Daylily, common day lily, ditch lily, outhouse lily, roadside lily
Description: herbaceous perennial
Place of origin: Asia
Urban habitat: commonly found along roadsides and abandoned building sites.
Ecological function: once established can thrive by contracting its roots or elongating its shoots depending upon conditions; thrives in full sun and can tolerate dry or very wet conditions; food for wildlife.
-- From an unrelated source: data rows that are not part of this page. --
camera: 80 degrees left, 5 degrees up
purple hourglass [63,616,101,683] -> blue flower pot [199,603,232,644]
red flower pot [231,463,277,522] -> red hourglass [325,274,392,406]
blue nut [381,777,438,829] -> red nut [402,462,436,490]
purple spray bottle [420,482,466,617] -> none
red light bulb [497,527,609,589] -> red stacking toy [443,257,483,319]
History: Hemerocallis fulva was introduced into North America via Europe in the 1800s as a popular ornamental plant. Horticulturalists developed thousands of cultivars of the plant man of which are commonly sold today in nurseries. In China, its flowers are used to relieve pain for women in childbirth are purportedly useful as a sedative, blood purifier, and anti-nausea medication. Its rhizome is used in Korea to treat jaundice, constipation, and pneumonia, and the juice of its root has been used as an antidote in cases of arsenic poisoning. Its root also has a history of use in the treatment of cancer and a tea made from boiled roots used as a diruretic. Its leaves and young shoots are edible when cooked and used as an asparagus substitute, although consuming large quantities of the leaves can produce hallucinogenic effects. Its flower petals can be eaten raw and are rich in vitamin A. A yellow-green dye can be produced from its flowers.